TransPacific is a two-year, private, non-profit college accredited through the Western Association of Schools and Colleges (WASC). The college uses a year-round curriculum that has students learning English for the first six months and then eighteen months of credit-bearing classes, finishing with an Associate of Arts degree. Following the two-year liberal arts curriculum, students transfer to a four-year program to finish their bachelor’s degree. Some students stay in Hawaii and transfer to the University of Hawaii or Hawaii Pacific University. However, most students transfer to mainland colleges such as the University of Washington, University of Oregon, University of Texas and William and Mary College. A small percentage chooses to transfer to universities in their home countries or other nations around the world.
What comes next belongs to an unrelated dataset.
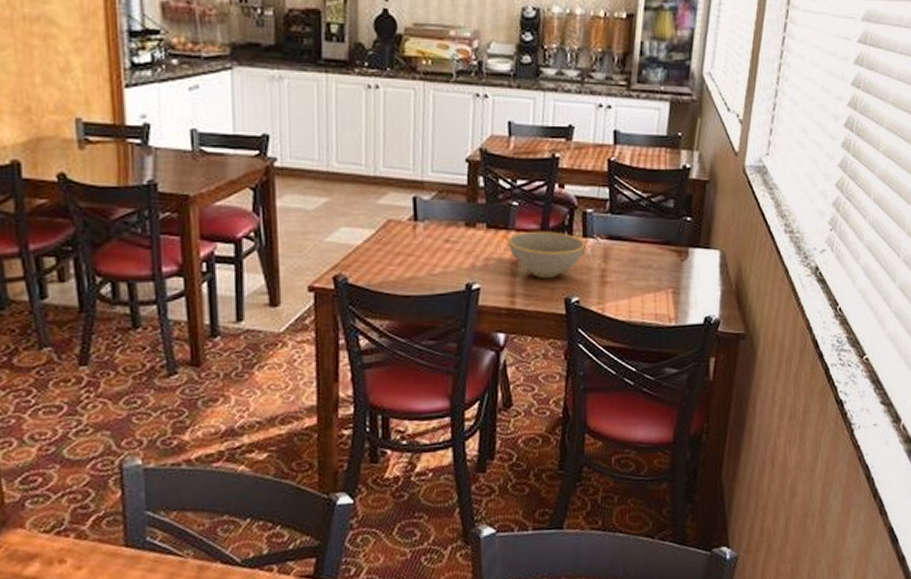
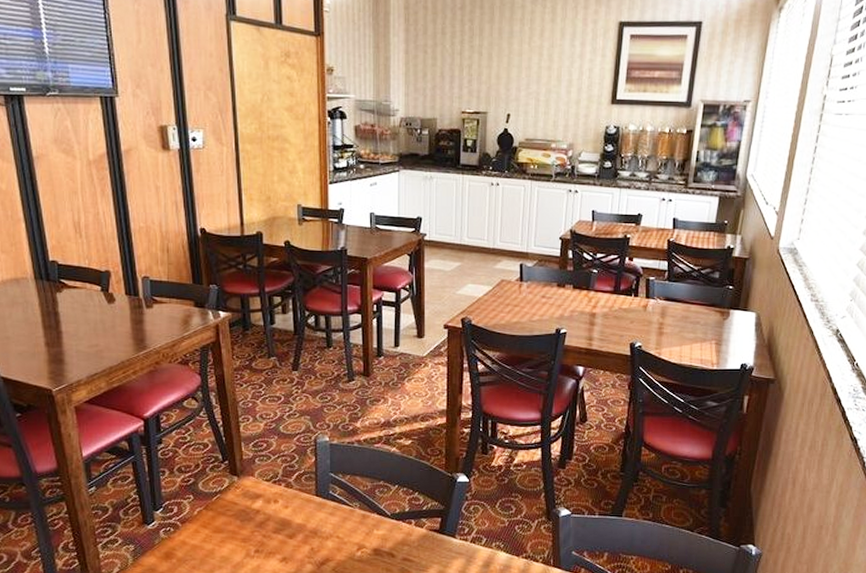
bowl: present [508,230,586,279] -> none [589,292,648,328]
The college is enjoying an 85 percent rate of success, with success being measured by students completing the program and transferring as juniors to a four-year college. One hundred percent of the students are from Asia, with the majority from Japan. The school also has students from Taiwan and Thailand, with plans to expand to other Asian countries. The current student population is 241, about two-thirds female. Enrollment is expected to rise to about 280 in spring 2006, which is the college’s maximum capacity.
TransPacific is experiencing a great deal of success because of the strength of its academic programs. The faculty and staff are well credentialed with a majority holding a Ph.D. Of equal importance is the college’s ability to attract students who are dedicated and driven in their studies. The college maintains a rigorous academic program utilizing small classes (maximum of 16) for four semesters throughout the year. Other than one week breaks between sessions, the students attend school year round.
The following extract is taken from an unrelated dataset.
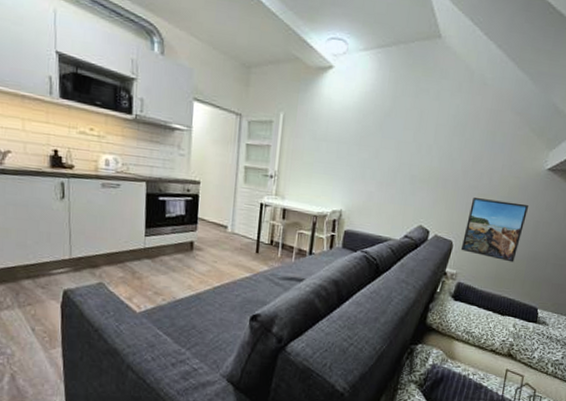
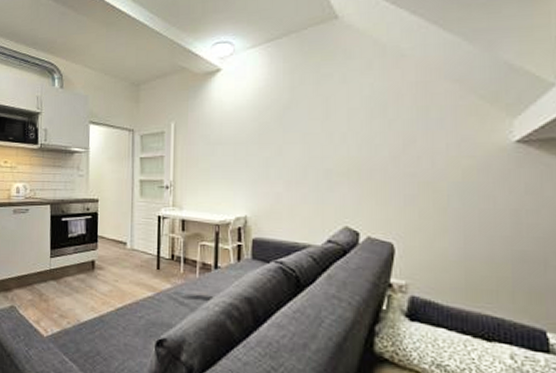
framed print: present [460,198,528,263] -> none [406,187,497,267]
Two keys to the success of TransPacific that are also important to the Honolulu community are the housing arrangements for the students and their free time activities. All students are required to live in home-stays arranged through the college for the first year. Students learn the customs of local and American families through the interaction with the home-stay family and English language practice.
It has become a tradition for TransPacific students to be involved in volunteering projects on Oahu in their limited free time. The college encourages volunteerism through courses in service learning that use volunteering activities as topics for written and oral discussions. The college has also set up a manned Service Learning Center for students to learn and explore different volunteering opportunities. Over the past four years, TransPacific students have logged more than 13,500 hours of community service. Seventy students have been awarded the President of the United States’Student Service Award for 100-plus hours of community service. TransPacific students volunteer at places including Hanauma Bay, Blanch Pope Elementary School in Waimanalo, the Hawaiian Humane Society, and many, many others.